Computer simulations not only give scientists a better handle on the potential hazards of asteroid impacts, they can also help researchers interpret the geologic evidence of past events, Ward said. Geologists have found evidence of past asteroid impact tsunamis in the form of inland sediment deposits and disturbed sediment layers in the seafloor that correlate with craters, meteorite fragments, and other impact evidence. An important feature of Ward's simulation is that it enabled him to calculate the speed of the water flows created by the tsunami at the bottom of the ocean--more than 3 feet per second out to distances of several hundred miles from the impact.
"That's like a raging river, so as these waves cross the ocean they're going to stir up the seafloor, eroding sediments on the slopes of seamounts, and we may be able to identify more places where this has happened," Ward said.
He added that the waves may also destabilize undersea slopes, causing landslides that could trigger secondary tsunamis.
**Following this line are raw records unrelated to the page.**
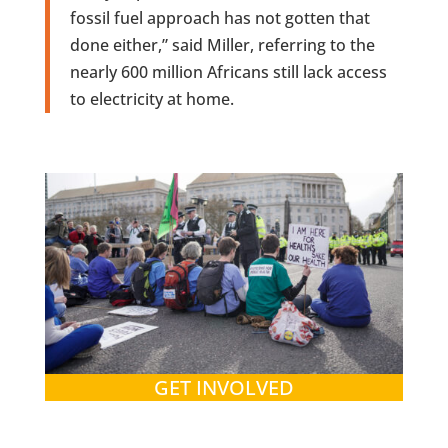
fossil fuel approach has not gotten that
done either,” said Miller, referring to the
nearly 600 million Africans still lack access
to electricity at home.
GET INVOLVED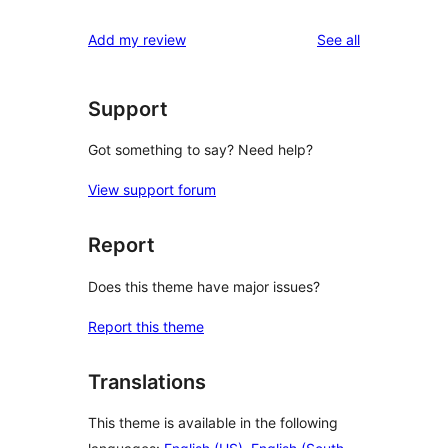
reviews
Add my review
See all
Support
Got something to say? Need help?
View support forum
Report
Does this theme have major issues?
Report this theme
Translations
This theme is available in the following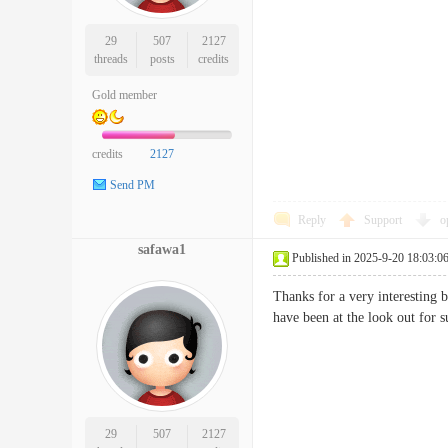
29
507
2127
threads
posts
credits
Gold member
credits
2127
Send PM
Reply
Support
o
safawa1
Published in 2025-9-20 18:03:0
Thanks for a very interesting 
have been at the look out f
29
507
2127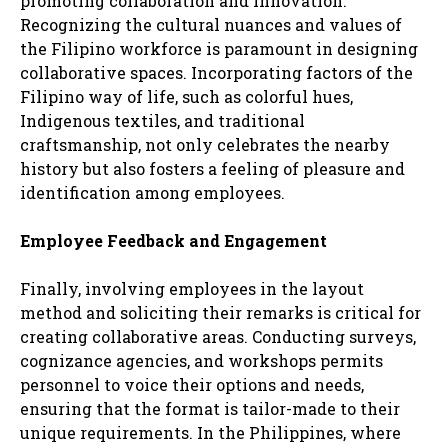
promoting collaboration and innovation.
Recognizing the cultural nuances and values of
the Filipino workforce is paramount in designing
collaborative spaces. Incorporating factors of the
Filipino way of life, such as colorful hues,
Indigenous textiles, and traditional
craftsmanship, not only celebrates the nearby
history but also fosters a feeling of pleasure and
identification among employees.
Employee Feedback and Engagement
Finally, involving employees in the layout
method and soliciting their remarks is critical for
creating collaborative areas. Conducting surveys,
cognizance agencies, and workshops permits
personnel to voice their options and needs,
ensuring that the format is tailor-made to their
unique requirements. In the Philippines, where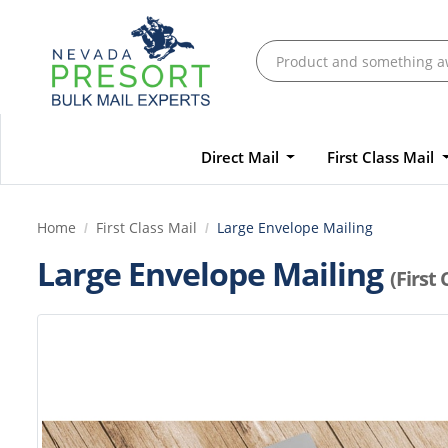
Direct Mail
First Class Mail
Home
First Class Mail
Large Envelope Mailing
Large Envelope Mailing
(First 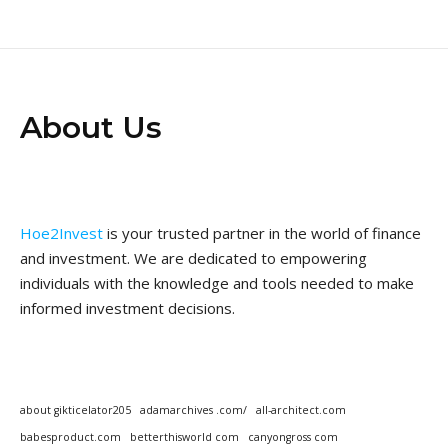
About Us
Hoe2Invest
is your trusted partner in the world of finance
and investment. We are dedicated to empowering
individuals with the knowledge and tools needed to make
informed investment decisions.
about gikticelator205
adamarchives .com/
all-architect.com
babesproduct.com
betterthisworld com
canyongross com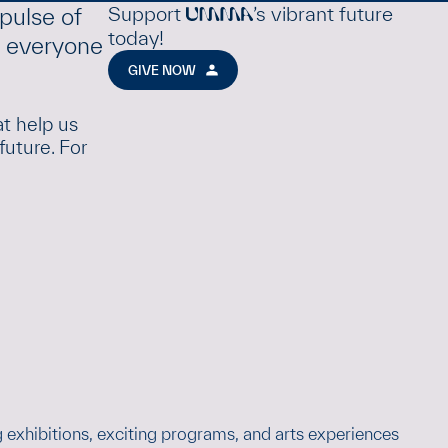
Support
’s vibrant future
pulse of
UMMA
today!
e everyone
GIVE NOW
at help us
future. For
 exhibitions, exciting programs, and arts experiences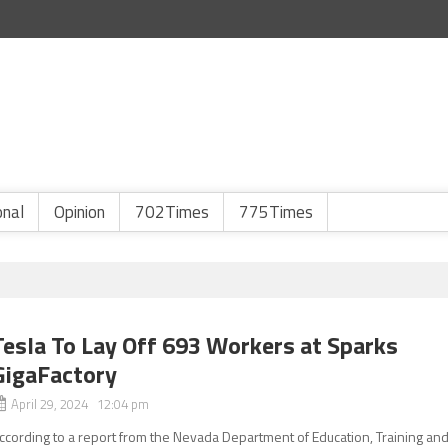
onal
Opinion
702Times
775Times
Tesla To Lay Off 693 Workers at Sparks
GigaFactory
April 29, 2024 12:04 pm
ccording to a report from the Nevada Department of Education, Training an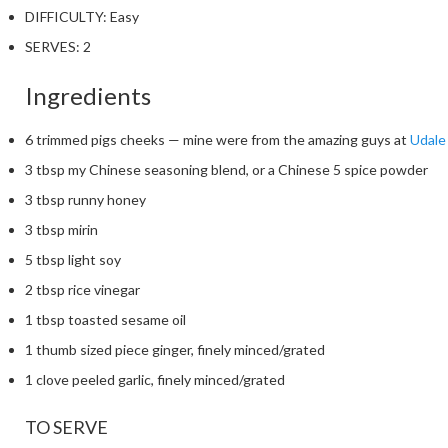
DIFFICULTY:
Easy
SERVES:
2
Ingredients
6 trimmed pigs cheeks — mine were from the amazing guys at
Udale
3 tbsp my Chinese seasoning blend, or a Chinese 5 spice powder
3 tbsp runny honey
3 tbsp mirin
5 tbsp light soy
2 tbsp rice vinegar
1 tbsp toasted sesame oil
1 thumb sized piece ginger, finely minced/grated
1 clove peeled garlic, finely minced/grated
TO SERVE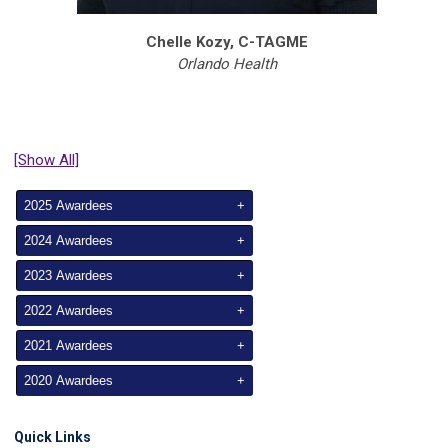
Chelle Kozy, C-TAGME
Orlando Health
[Show All]
2025 Awardees
+
2024 Awardees
+
2023 Awardees
+
2022 Awardees
+
2021 Awardees
+
2020 Awardees
+
Quick Links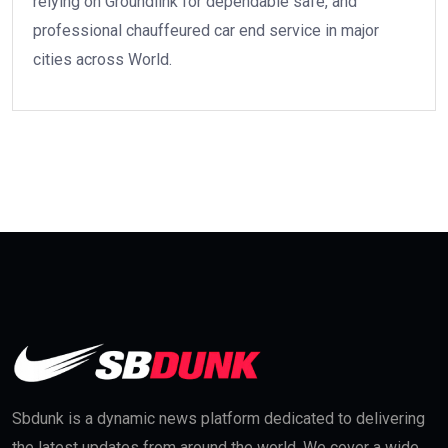
relying on Groundlink for dependable safe, and
professional chauffeured car end service in major
cities across World.
Sbdunk is a dynamic news platform dedicated to delivering
the latest updates from around the world. We cover a wide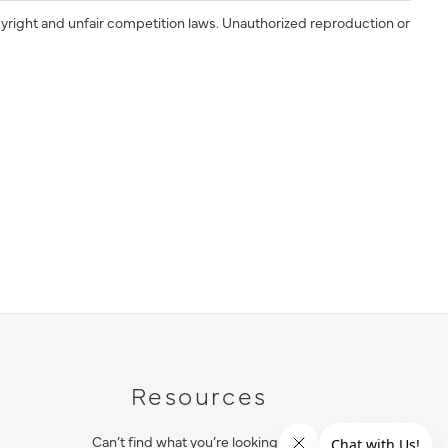
yright and unfair competition laws. Unauthorized reproduction or
Resources
Can’t find what you’re looking for?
Ward has also done computer simulations of tsunamis generated by submarine landslides. He showed, for example, that the collapse of an unstable volcanic slope in the Canary Islands could send a massive tsunami toward the U.S. East Coast.
A tsunami warning system has been established for the Pacific Ocean involving an international effort to evaluate earthquakes for their potential to generate tsunamis. Ward said that asteroid impact tsunamis could also be incorporated into such a system.
"Tsunamis travel fast, but the ocean is very big, so even if a small or moderate-sized asteroid comes out of nowhere you could still have several hours of advance warning before the tsunami reaches land," he said. "We have a pretty good handle on the size of the waves that would be generated if we can estimate the size of the asteroid."
Planetary scientists, meanwhile, are getting a better handle on the risks of asteroid impacts. A NASA-led campaign to detect large asteroids in near-Earth orbits is about half way toward its goal of detecting 90 percent of those larger than 1 kilometer in diameter (the size of 1950 DA) by 2008.
"Until we detect all the big ones and can predict their orbits, we could be struck without warning," said Asphaug. "With the ongoing search campaigns, we'll probably be able to sound the 'all clear' by 2030 for 90 percent of the impacts that could trigger a global catastrophe."
Rogue comets visiting the inner solar system for the first time, however, may never be detected very long in advance. Smaller asteroids that can still cause major tsunami damage may also go undetected.
"Those are risks we may just have to live with," Asphaug said.